Rows from a dataset:

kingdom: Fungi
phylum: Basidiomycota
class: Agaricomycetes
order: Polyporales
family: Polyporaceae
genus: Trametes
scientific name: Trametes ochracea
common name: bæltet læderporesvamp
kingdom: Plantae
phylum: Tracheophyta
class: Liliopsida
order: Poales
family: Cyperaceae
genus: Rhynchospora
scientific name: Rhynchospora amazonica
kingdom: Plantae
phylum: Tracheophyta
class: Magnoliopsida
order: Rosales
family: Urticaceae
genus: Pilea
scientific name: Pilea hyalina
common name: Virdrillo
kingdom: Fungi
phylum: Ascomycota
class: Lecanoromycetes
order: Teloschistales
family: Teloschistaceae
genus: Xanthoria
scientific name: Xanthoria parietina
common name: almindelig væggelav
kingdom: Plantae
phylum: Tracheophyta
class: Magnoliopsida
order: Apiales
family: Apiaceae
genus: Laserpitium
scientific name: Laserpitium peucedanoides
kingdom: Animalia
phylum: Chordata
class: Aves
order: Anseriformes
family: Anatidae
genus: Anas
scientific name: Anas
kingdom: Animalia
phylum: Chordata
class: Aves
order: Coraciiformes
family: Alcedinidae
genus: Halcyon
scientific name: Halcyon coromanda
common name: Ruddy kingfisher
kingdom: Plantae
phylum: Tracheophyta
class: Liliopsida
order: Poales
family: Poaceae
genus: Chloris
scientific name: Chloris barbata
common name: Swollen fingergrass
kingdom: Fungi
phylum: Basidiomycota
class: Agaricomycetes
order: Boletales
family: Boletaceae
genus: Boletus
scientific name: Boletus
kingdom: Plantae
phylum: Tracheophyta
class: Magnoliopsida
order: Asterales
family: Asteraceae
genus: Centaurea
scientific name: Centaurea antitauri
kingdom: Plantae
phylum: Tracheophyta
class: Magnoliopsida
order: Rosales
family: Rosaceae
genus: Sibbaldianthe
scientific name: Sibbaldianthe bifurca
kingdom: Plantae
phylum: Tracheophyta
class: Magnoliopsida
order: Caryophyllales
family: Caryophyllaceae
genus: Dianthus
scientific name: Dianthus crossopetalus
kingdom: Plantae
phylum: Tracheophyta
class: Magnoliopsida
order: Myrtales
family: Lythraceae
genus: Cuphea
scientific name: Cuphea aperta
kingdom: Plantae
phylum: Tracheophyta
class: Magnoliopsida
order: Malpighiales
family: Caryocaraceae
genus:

Task to carry out
Rewrite all of the lines above with "common name" changed to "vernacular name" wherever it occurs, keeping everything else the same.

Solution to this problem
kingdom: Fungi
phylum: Basidiomycota
class: Agaricomycetes
order: Polyporales
family: Polyporaceae
genus: Trametes
scientific name: Trametes ochracea
vernacular name: bæltet læderporesvamp
kingdom: Plantae
phylum: Tracheophyta
class: Liliopsida
order: Poales
family: Cyperaceae
genus: Rhynchospora
scientific name: Rhynchospora amazonica
kingdom: Plantae
phylum: Tracheophyta
class: Magnoliopsida
order: Rosales
family: Urticaceae
genus: Pilea
scientific name: Pilea hyalina
vernacular name: Virdrillo
kingdom: Fungi
phylum: Ascomycota
class: Lecanoromycetes
order: Teloschistales
family: Teloschistaceae
genus: Xanthoria
scientific name: Xanthoria parietina
vernacular name: almindelig væggelav
kingdom: Plantae
phylum: Tracheophyta
class: Magnoliopsida
order: Apiales
family: Apiaceae
genus: Laserpitium
scientific name: Laserpitium peucedanoides
kingdom: Animalia
phylum: Chordata
class: Aves
order: Anseriformes
family: Anatidae
genus: Anas
scientific name: Anas
kingdom: Animalia
phylum: Chordata
class: Aves
order: Coraciiformes
family: Alcedinidae
genus: Halcyon
scientific name: Halcyon coromanda
vernacular name: Ruddy kingfisher
kingdom: Plantae
phylum: Tracheophyta
class: Liliopsida
order: Poales
family: Poaceae
genus: Chloris
scientific name: Chloris barbata
vernacular name: Swollen fingergrass
kingdom: Fungi
phylum: Basidiomycota
class: Agaricomycetes
order: Boletales
family: Boletaceae
genus: Boletus
scientific name: Boletus
kingdom: Plantae
phylum: Tracheophyta
class: Magnoliopsida
order: Asterales
family: Asteraceae
genus: Centaurea
scientific name: Centaurea antitauri
kingdom: Plantae
phylum: Tracheophyta
class: Magnoliopsida
order: Rosales
family: Rosaceae
genus: Sibbaldianthe
scientific name: Sibbaldianthe bifurca
kingdom: Plantae
phylum: Tracheophyta
class: Magnoliopsida
order: Caryophyllales
family: Caryophyllaceae
genus: Dianthus
scientific name: Dianthus crossopetalus
kingdom: Plantae
phylum: Tracheophyta
class: Magnoliopsida
order: Myrtales
family: Lythraceae
genus: Cuphea
scientific name: Cuphea aperta
kingdom: Plantae
phylum: Tracheophyta
class: Magnoliopsida
order: Malpighiales
family: Caryocaraceae
genus:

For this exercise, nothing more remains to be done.